Convert the text of all the rows below into a single Markdown table with the columns n and Line. Number the lines in order across all the rows and skip any blank lines.

** Dataset extract follows **

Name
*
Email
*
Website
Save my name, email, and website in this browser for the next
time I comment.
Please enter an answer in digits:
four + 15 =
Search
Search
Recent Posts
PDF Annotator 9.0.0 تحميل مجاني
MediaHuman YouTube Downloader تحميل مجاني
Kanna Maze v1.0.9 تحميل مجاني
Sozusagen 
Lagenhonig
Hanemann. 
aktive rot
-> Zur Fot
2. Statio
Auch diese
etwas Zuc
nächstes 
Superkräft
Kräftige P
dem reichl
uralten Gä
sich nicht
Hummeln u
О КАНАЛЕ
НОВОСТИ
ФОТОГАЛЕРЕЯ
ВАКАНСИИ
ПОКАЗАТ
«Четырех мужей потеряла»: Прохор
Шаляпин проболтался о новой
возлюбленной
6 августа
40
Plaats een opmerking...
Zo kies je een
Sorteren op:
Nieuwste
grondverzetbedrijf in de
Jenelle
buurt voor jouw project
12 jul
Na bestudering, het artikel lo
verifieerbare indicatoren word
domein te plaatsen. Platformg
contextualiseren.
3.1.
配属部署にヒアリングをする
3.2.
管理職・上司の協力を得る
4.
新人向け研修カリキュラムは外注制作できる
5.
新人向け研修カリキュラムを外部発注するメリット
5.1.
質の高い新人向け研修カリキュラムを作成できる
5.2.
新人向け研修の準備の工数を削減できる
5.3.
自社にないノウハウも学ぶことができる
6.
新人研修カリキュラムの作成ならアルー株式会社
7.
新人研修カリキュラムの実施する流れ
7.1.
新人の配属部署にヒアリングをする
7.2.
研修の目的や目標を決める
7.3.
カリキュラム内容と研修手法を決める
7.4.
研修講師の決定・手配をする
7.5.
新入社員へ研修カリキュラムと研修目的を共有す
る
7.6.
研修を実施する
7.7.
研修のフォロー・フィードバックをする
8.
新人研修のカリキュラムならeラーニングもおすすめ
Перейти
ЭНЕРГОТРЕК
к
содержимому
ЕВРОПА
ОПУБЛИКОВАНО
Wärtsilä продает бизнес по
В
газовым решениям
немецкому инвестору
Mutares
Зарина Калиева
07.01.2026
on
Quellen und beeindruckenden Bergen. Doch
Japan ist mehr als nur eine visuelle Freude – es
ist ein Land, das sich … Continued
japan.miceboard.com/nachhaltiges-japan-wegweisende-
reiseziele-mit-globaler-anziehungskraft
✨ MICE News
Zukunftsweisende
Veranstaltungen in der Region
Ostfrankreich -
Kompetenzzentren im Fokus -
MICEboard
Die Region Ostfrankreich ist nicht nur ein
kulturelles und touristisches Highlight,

** End of Dataset extract **

▸ **Exercise response**:
| n | Line |
|---|---|
| 1 | Name |
| 2 | * |
| 3 | Email |
| 4 | * |
| 5 | Website |
| 6 | Save my name, email, and website in this browser for the next |
| 7 | time I comment. |
| 8 | Please enter an answer in digits: |
| 9 | four + 15 = |
| 10 | Search |
| 11 | Search |
| 12 | Recent Posts |
| 13 | PDF Annotator 9.0.0 تحميل مجاني |
| 14 | MediaHuman YouTube Downloader تحميل مجاني |
| 15 | Kanna Maze v1.0.9 تحميل مجاني |
| 16 | Sozusagen  |
| 17 | Lagenhonig |
| 18 | Hanemann.  |
| 19 | aktive rot |
| 20 | -> Zur Fot |
| 21 | 2. Statio |
| 22 | Auch diese |
| 23 | etwas Zuc |
| 24 | nächstes  |
| 25 | Superkräft |
| 26 | Kräftige P |
| 27 | dem reichl |
| 28 | uralten Gä |
| 29 | sich nicht |
| 30 | Hummeln u |
| 31 | О КАНАЛЕ |
| 32 | НОВОСТИ |
| 33 | ФОТОГАЛЕРЕЯ |
| 34 | ВАКАНСИИ |
| 35 | ПОКАЗАТ |
| 36 | «Четырех мужей потеряла»: Прохор |
| 37 | Шаляпин проболтался о новой |
| 38 | возлюбленной |
| 39 | 6 августа |
| 40 | 40 |
| 41 | Plaats een opmerking... |
| 42 | Zo kies je een |
| 43 | Sorteren op: |
| 44 | Nieuwste |
| 45 | grondverzetbedrijf in de |
| 46 | Jenelle |
| 47 | buurt voor jouw project |
| 48 | 12 jul |
| 49 | Na bestudering, het artikel lo |
| 50 | verifieerbare indicatoren word |
| 51 | domein te plaatsen. Platformg |
| 52 | contextualiseren. |
| 53 | 3.1. |
| 54 | 配属部署にヒアリングをする |
| 55 | 3.2. |
| 56 | 管理職・上司の協力を得る |
| 57 | 4. |
| 58 | 新人向け研修カリキュラムは外注制作できる |
| 59 | 5. |
| 60 | 新人向け研修カリキュラムを外部発注するメリット |
| 61 | 5.1. |
| 62 | 質の高い新人向け研修カリキュラムを作成できる |
| 63 | 5.2. |
| 64 | 新人向け研修の準備の工数を削減できる |
| 65 | 5.3. |
| 66 | 自社にないノウハウも学ぶことができる |
| 67 | 6. |
| 68 | 新人研修カリキュラムの作成ならアルー株式会社 |
| 69 | 7. |
| 70 | 新人研修カリキュラムの実施する流れ |
| 71 | 7.1. |
| 72 | 新人の配属部署にヒアリングをする |
| 73 | 7.2. |
| 74 | 研修の目的や目標を決める |
| 75 | 7.3. |
| 76 | カリキュラム内容と研修手法を決める |
| 77 | 7.4. |
| 78 | 研修講師の決定・手配をする |
| 79 | 7.5. |
| 80 | 新入社員へ研修カリキュラムと研修目的を共有す |
| 81 | る |
| 82 | 7.6. |
| 83 | 研修を実施する |
| 84 | 7.7. |
| 85 | 研修のフォロー・フィードバックをする |
| 86 | 8. |
| 87 | 新人研修のカリキュラムならeラーニングもおすすめ |
| 88 | Перейти |
| 89 | ЭНЕРГОТРЕК |
| 90 | к |
| 91 | содержимому |
| 92 | ЕВРОПА |
| 93 | ОПУБЛИКОВАНО |
| 94 | Wärtsilä продает бизнес по |
| 95 | В |
| 96 | газовым решениям |
| 97 | немецкому инвестору |
| 98 | Mutares |
| 99 | Зарина Калиева |
| 100 | 07.01.2026 |
| 101 | on |
| 102 | Quellen und beeindruckenden Bergen. Doch |
| 103 | Japan ist mehr als nur eine visuelle Freude – es |
| 104 | ist ein Land, das sich … Continued |
| 105 | japan.miceboard.com/nachhaltiges-japan-wegweisende- |
| 106 | reiseziele-mit-globaler-anziehungskraft |
| 107 | ✨ MICE News |
| 108 | Zukunftsweisende |
| 109 | Veranstaltungen in der Region |
| 110 | Ostfrankreich - |
| 111 | Kompetenzzentren im Fokus - |
| 112 | MICEboard |
| 113 | Die Region Ostfrankreich ist nicht nur ein |
| 114 | kulturelles und touristisches Highlight, |